PROVIDED RECORDS

+++

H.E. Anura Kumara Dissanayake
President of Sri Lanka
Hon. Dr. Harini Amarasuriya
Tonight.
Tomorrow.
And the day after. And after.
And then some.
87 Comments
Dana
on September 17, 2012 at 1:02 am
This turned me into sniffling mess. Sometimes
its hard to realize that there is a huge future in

+++

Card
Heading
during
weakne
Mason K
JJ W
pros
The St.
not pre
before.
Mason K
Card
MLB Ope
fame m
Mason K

+++

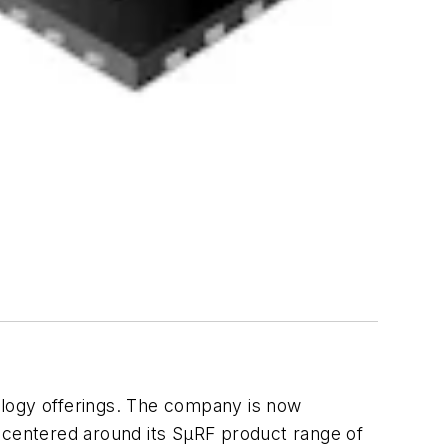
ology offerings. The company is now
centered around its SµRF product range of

+++

WHAT TO DO
After locating the line with "H.E. Anura Kumara Dissanayake" in the material above, return it and each line after it exactly, ending at the line with "its hard to".

OUTPUT
H.E. Anura Kumara Dissanayake
President of Sri Lanka
Hon. Dr. Harini Amarasuriya
Tonight.
Tomorrow.
And the day after. And after.
And then some.
87 Comments
Dana
on September 17, 2012 at 1:02 am
This turned me into sniffling mess. Sometimes
its hard to realize that there is a huge future in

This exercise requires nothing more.